If DRS or HA is not already enabled on an existing cluster, it can be enabled by right-clicking the cluster
and selecting Edit Settings. Under Cluster Features, select "Turn On vSphere DRS" and "Turn On
vSphere HA". Use settings specified in "Setup Cluster" above.
8.1.3 Add Hosts to Cluster

In the vCenter Client, select Inventory, Hosts and Clusters. In the left column, right-click the Cluster
that was just created and select "Add Host...". Follow the Add Host Wizard to add a Host. Repeat for each
additional Host.
8.1.4 DRS/FT Settings

In the vCenter Client, select Inventory, Hosts and Clusters. In the left column, click a host in the
cluster. On the right side there will be a row of tabs near the top of the window, click on Configuration
then click on Networking. The window will display vSwitch port groups. By default A VMkernel Port called
Management Network is pre-configured. Click Properties... of the vSwitch, choose the Management
Network and click the Edit button.
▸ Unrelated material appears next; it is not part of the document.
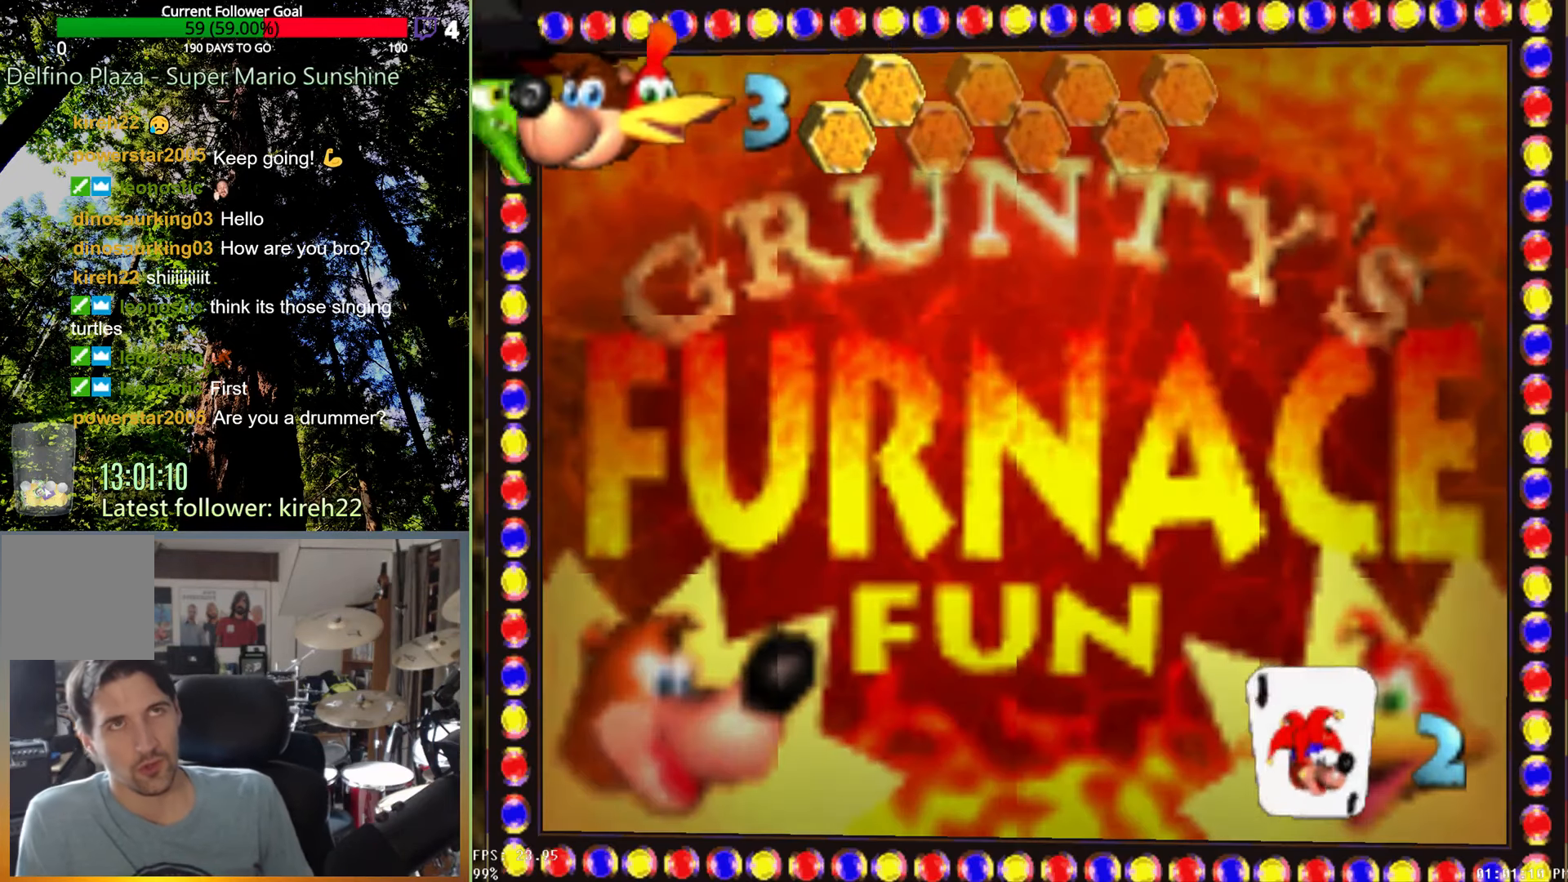
{"buttons": [], "left_stick": "center", "right_stick": "center", "events": []}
Enable vMotion and Fault Tolerance Logging from the
Management Network Properties window.
To verify the FT status of a host, click on the Summary tab and locate Host Configured for FT in the
general section. If there are any issues with FT they will be shown here.
8.1.5 Enable FT on specific virtual machine

Fault Tolerance runs one virtual machine on two separate hosts, it allows for instant failover in a variety of
situations. Before enabling FT ensure the necessary requirements are met:
Host hardware is listed in the VMware Hardware Compatibility List (HCL)
All hosts in the cluster have Hardware VT enabled in the BIOS
The Management Network (VMkernel Port) has vMotion and "Fault Tolerance Logging"
enabled
Available capacity in the cluster
Virtual machine disks are thick provisioned, without snapshots and located on shared storage
Virtual machine is single vCPU
In the vCenter Client, select Inventory, Hosts and Clusters. In the left column, right click the virtual
machine and select Fault Tolerance, Turn On Fault Tolerance.
8.2 Network Settings

Serengeti currently deploys using a single network. Virtual machines are deployed with one NIC which is
attached to a specific Port Group. How this Port Group is configured and the network backing the Port
Group depends on the environment. Here we will cover a basic network configuration that may be
customized as needed.
71
Either a vSwitch or vSphere Distributed Switch can be used to provide the Port Group backing a
Serengeti cluster. vDS acts as a single virtual switch across all attached hosts while a vSwitch is per-host
and requires the Port Group to be configured manually.
8.2.1 Setup Port Group - Option A (vSphere Distributed Switch)

In the vCenter Client, select Inventory, Networking. Right Click the Datacenter and select New
vSphere Distributed Switch.
Using the Create vSphere Distributed Switch wizard. Choose Switch Version 5.0. Enter a name and
number of uplink ports (physical adapters) you require.
On the Add Hosts and Physical Adapters step, select the adapter(s) on each host that will carry traffic to
the switch.
On the last step it will create a default Port Group. You can rename this Port Group after it is created and
the wizard is completed.
8.2.2 Setup Port Group - Option B (vSwitch)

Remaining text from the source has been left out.